━━ Supplied material
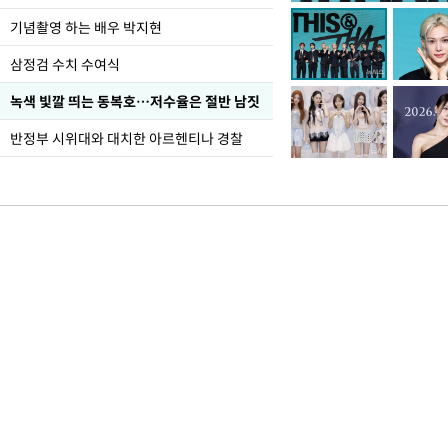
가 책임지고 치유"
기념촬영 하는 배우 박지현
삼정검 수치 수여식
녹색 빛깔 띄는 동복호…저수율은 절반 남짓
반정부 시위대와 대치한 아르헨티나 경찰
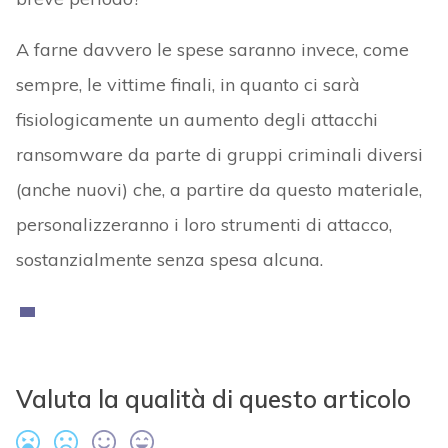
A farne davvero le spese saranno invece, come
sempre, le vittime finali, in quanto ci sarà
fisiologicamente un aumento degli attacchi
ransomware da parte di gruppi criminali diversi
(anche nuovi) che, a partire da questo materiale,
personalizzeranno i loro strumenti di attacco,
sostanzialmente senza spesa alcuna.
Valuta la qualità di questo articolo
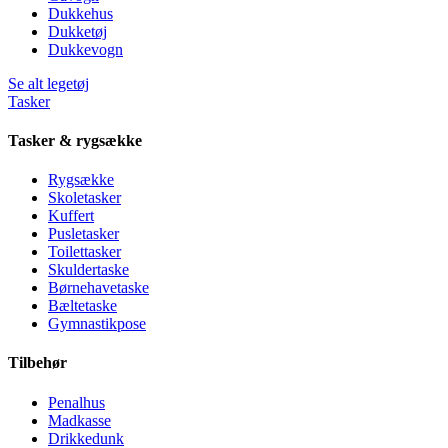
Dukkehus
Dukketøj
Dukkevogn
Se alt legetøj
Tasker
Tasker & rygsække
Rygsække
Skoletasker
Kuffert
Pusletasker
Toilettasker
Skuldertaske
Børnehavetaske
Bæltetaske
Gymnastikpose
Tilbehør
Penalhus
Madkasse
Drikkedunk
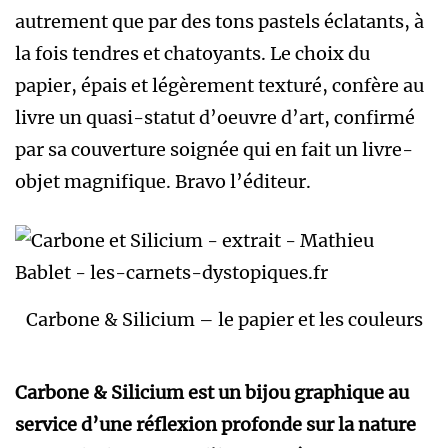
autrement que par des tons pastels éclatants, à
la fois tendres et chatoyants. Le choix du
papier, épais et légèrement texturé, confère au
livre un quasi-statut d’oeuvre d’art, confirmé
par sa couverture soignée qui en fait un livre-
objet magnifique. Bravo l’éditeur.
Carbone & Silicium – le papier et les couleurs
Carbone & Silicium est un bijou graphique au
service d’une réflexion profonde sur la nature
━━━━
━━ Supplied material
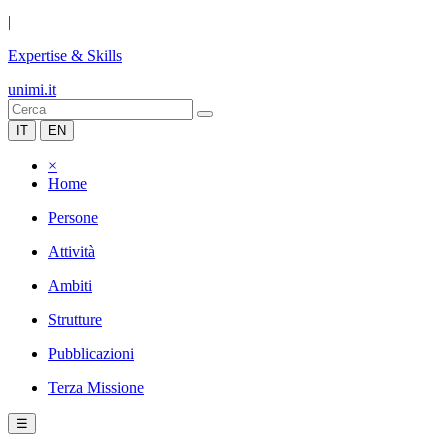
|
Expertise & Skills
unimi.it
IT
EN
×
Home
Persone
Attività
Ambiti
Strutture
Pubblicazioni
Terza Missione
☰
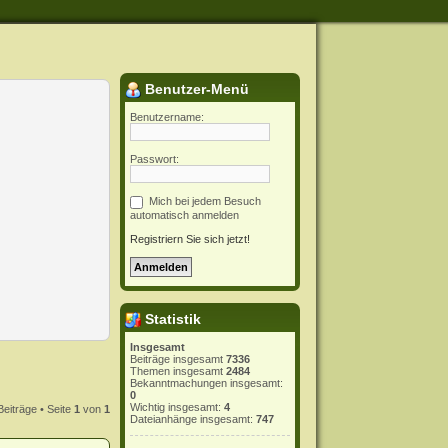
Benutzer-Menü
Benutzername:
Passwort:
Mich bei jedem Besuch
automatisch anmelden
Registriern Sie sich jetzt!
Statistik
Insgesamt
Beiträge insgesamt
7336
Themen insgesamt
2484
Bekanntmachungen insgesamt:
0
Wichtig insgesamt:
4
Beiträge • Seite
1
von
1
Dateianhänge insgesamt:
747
━━━━
▶ [Task statement] Revise the stretch from the line containing "autrement que par" through the line containing "service d’une réflexion", replacing "papier" with "carton" and leaving everything else unchanged.

▶ [Response]
autrement que par des tons pastels éclatants, à
la fois tendres et chatoyants. Le choix du
carton, épais et légèrement texturé, confère au
livre un quasi-statut d’oeuvre d’art, confirmé
par sa couverture soignée qui en fait un livre-
objet magnifique. Bravo l’éditeur.
Carbone & Silicium – le carton et les couleurs
Carbone & Silicium est un bijou graphique au
service d’une réflexion profonde sur la nature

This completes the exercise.